Income from discontinued operations, net of taxes
 
$
13,552

 
(1)
Results of operations for the tronc businesses are reflected through August 4, 2014, the date of the Publishing Spin-off.
(2)
In connection with the Publishing Spin-off, the Company received a $275 million cash dividend from tronc utilizing borrowings of $350 million under a senior secured credit facility entered into by tronc prior to the Publishing Spin-off. The full amount of the $275 million cash dividend was used to repay $275 million of outstanding borrowings under the Company’s Term Loan Facility (as defined and described in Note 9). Interest expense associated with the Company’s outstanding debt was allocated to discontinued operations based on the ratio of the $275 million cash dividend received from tronc to the total outstanding indebtedness under the outstanding credit facilities in effect in each respective period prior to the Publishing Spin-off and totaled $7 million for the year ended December 28, 2014.
(3)
The effective tax rate on pretax income from discontinued operations was 58.6% for the year ended December 28, 2014. This rate differs from the U.S. federal statutory rate of 35% primarily due to state income taxes (net of federal benefit) and the impact of certain nondeductible transaction costs.
The results of discontinued operations for the year ended December 28, 2014 also includes $23 million of transaction costs, including legal and professional fees, incurred by the Company to complete the Publishing Spin-off.

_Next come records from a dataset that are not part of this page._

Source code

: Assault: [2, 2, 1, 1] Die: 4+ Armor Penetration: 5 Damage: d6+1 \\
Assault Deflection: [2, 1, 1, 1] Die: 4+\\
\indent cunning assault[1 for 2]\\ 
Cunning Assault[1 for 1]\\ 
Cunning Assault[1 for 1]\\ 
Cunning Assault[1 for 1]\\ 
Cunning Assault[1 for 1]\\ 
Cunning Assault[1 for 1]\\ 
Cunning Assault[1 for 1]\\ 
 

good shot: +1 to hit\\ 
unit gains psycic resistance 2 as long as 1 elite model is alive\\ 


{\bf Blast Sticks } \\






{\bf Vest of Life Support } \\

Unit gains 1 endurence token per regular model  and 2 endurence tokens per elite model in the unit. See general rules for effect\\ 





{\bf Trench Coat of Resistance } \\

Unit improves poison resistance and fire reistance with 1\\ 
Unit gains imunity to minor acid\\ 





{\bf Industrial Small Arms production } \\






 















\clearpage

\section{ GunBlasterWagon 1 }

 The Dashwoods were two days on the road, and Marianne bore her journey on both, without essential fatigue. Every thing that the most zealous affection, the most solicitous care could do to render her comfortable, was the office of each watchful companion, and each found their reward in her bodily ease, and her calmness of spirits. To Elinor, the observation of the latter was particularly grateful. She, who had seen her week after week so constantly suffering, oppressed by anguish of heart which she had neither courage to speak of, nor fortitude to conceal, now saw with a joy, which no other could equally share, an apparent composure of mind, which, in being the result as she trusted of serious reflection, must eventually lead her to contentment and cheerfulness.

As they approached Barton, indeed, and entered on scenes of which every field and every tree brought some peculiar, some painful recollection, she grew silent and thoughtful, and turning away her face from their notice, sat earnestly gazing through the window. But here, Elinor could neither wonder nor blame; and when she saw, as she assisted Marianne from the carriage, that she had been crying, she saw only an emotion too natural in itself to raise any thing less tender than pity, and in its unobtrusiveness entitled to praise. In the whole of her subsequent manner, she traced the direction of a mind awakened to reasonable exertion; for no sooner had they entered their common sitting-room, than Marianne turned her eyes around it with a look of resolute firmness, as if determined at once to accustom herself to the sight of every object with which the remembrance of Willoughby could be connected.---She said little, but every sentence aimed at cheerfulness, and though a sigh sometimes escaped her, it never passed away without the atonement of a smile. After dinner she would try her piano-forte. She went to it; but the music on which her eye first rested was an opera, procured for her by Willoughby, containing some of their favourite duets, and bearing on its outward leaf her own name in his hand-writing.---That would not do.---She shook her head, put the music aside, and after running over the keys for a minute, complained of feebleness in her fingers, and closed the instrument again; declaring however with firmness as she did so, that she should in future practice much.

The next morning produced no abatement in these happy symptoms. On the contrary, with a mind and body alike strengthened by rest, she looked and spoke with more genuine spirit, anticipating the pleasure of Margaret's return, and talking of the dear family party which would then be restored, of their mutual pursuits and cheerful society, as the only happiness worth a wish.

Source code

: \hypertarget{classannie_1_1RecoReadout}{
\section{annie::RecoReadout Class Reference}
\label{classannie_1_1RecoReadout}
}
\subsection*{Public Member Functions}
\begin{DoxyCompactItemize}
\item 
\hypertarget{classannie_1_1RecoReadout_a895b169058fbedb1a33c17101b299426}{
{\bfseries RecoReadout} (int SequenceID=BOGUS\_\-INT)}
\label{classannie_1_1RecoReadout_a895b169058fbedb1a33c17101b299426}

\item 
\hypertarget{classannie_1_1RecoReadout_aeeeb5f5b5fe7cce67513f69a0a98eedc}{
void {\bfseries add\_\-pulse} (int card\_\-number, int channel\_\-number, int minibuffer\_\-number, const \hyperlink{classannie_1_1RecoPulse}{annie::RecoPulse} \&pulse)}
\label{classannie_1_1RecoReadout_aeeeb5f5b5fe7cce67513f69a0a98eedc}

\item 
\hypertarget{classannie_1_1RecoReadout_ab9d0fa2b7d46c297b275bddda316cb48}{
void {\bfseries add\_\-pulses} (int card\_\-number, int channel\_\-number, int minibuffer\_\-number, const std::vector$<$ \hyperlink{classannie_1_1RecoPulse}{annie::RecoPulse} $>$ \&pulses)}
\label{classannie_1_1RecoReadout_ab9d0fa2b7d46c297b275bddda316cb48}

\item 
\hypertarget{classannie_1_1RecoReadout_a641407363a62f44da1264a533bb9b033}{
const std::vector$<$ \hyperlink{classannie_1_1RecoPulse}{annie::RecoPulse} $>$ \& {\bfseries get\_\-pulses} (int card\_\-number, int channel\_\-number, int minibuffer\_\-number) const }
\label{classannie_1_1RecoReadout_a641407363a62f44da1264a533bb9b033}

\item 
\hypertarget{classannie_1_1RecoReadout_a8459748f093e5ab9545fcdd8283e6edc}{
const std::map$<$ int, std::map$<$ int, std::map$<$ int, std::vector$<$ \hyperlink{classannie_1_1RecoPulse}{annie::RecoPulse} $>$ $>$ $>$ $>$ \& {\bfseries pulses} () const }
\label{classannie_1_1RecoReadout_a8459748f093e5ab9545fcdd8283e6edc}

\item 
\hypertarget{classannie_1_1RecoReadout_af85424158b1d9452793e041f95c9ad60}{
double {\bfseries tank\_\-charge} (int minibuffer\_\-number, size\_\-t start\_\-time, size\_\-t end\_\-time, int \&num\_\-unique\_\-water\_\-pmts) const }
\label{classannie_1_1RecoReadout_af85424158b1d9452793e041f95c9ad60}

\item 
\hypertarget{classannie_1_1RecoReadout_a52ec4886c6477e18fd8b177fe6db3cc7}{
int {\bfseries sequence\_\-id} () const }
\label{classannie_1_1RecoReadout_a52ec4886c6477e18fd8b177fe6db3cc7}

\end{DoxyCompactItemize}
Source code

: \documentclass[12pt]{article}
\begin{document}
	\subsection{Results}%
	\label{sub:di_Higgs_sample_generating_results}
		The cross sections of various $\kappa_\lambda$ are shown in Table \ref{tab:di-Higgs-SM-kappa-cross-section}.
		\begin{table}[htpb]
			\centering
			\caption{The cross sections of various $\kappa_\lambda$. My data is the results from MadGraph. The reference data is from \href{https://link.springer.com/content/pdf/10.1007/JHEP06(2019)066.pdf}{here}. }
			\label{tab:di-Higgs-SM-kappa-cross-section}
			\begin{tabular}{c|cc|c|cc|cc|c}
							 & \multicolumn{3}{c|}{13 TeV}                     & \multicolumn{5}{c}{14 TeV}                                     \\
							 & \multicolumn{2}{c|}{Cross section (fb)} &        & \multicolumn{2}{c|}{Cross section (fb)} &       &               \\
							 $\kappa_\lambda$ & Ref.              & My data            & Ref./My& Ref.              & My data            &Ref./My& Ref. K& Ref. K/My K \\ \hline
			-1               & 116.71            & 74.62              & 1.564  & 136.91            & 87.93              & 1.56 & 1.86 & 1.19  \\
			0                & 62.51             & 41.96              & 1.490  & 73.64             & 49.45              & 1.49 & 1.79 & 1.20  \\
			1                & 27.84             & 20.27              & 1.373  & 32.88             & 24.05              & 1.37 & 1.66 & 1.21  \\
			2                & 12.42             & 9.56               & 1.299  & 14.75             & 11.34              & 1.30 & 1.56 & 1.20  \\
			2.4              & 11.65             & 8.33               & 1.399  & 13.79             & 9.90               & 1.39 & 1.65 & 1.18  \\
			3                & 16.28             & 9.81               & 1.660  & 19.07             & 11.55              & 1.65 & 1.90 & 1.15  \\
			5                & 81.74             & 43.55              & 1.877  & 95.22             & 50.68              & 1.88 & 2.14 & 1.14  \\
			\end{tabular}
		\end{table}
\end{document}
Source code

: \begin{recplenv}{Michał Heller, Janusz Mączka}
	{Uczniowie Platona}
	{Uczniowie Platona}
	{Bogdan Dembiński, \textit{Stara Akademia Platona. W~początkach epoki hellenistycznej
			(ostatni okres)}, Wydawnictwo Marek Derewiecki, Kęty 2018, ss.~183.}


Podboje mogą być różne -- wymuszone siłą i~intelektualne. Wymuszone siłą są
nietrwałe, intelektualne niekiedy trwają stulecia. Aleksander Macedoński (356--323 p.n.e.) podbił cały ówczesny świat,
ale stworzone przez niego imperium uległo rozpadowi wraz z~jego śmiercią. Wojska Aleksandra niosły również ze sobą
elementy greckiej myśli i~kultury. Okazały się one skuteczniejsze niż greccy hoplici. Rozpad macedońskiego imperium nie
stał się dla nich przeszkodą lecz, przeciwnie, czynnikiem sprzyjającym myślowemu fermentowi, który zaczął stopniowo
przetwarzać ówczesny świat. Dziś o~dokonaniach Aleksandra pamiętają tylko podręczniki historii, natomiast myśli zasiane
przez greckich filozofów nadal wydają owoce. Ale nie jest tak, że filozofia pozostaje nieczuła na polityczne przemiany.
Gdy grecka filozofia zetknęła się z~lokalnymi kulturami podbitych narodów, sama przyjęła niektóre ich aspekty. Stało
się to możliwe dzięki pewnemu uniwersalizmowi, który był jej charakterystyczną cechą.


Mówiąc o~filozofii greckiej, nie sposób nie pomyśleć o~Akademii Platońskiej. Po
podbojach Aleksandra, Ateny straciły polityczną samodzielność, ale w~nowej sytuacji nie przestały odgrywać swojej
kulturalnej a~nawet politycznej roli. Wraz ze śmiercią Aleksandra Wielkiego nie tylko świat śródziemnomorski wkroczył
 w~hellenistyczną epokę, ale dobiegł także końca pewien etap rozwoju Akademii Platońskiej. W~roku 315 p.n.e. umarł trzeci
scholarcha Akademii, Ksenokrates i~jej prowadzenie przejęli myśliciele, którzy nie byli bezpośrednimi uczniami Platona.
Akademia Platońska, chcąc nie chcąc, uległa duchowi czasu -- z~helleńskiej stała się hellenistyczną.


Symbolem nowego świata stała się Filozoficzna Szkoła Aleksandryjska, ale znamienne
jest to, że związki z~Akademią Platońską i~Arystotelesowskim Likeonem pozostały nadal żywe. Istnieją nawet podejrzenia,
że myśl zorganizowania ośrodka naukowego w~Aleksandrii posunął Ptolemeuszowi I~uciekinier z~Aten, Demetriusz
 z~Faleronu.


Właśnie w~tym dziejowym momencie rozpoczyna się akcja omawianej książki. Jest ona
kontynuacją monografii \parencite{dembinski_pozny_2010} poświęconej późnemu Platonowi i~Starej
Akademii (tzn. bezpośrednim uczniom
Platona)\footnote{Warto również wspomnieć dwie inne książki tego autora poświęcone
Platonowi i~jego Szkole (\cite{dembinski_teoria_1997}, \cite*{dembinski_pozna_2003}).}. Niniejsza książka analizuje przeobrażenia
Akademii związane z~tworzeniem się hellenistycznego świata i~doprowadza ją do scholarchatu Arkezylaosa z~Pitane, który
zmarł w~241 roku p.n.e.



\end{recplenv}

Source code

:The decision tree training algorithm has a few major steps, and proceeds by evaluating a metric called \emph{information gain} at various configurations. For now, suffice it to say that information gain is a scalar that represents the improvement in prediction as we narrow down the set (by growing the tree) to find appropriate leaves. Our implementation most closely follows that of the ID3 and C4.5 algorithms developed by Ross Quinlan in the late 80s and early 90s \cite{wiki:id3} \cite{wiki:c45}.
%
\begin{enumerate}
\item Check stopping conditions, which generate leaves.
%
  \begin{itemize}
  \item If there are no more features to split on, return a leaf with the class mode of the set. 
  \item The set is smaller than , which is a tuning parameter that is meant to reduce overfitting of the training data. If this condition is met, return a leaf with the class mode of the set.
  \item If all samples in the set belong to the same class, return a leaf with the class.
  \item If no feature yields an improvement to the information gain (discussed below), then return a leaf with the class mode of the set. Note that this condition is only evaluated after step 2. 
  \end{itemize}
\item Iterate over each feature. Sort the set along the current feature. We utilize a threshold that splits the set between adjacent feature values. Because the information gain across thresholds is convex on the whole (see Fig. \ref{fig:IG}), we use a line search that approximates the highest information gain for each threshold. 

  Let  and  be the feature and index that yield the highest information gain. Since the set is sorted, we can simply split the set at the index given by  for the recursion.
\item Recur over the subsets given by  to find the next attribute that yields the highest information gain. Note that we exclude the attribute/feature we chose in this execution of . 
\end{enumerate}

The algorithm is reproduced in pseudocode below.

In conjunction with the Company’s emergence from bankruptcy, the Company consummated an internal restructuring pursuant to the terms of the Plan (as defined and described in Note 3). These restructuring transactions included, among other things, establishing a number of real estate holding companies. On December 21, 2012, the majority of the land and buildings owned by tronc were transferred to these newly established real estate holding companies. In 2013, tronc entered into lease agreements with the real estate holding companies to lease back certain land and buildings that were transferred. The initial term of these lease agreements was either five or ten years, with two optional renewal terms. Prior to the Publishing Spin-off, the revenues and expenses related to these lease agreements were treated as intercompany transactions and were not separately reflected in the Company’s consolidated financial statements. The real estate holding companies were not included in the Publishing Spin-off. Subsequent to the Publishing Spin-off, the Company has reclassified the historical intercompany rental revenues related to these leases for 2014 totaling $24 million into other revenues as an increase to income (loss) from continuing operations in the Company’s Consolidated Statements of Operations due to the continuing lease arrangements between the Company and tronc following the Publishing Spin-off. Similarly, the historical intercompany rental costs incurred by tronc in 2014 under these leases have been reclassified as a reduction of (loss) income from discontinued operations, net of taxes in the Company’s Consolidated Statements of Operations. Subsequent to the Publishing Spin-off, all rental revenues earned by the Company under these leases with tronc are reflected as other revenues in the Company’s Consolidated Statements of Operations. As of the date of the Publishing Spin-off, the Company allocated approximately $2 million of accumulated other comprehensive loss to tronc, relating primarily to post-retirement medical and life insurance benefits. The Company has no material contingent liabilities relating to the discontinued operations subsequent to the date of the Publishing Spin-off.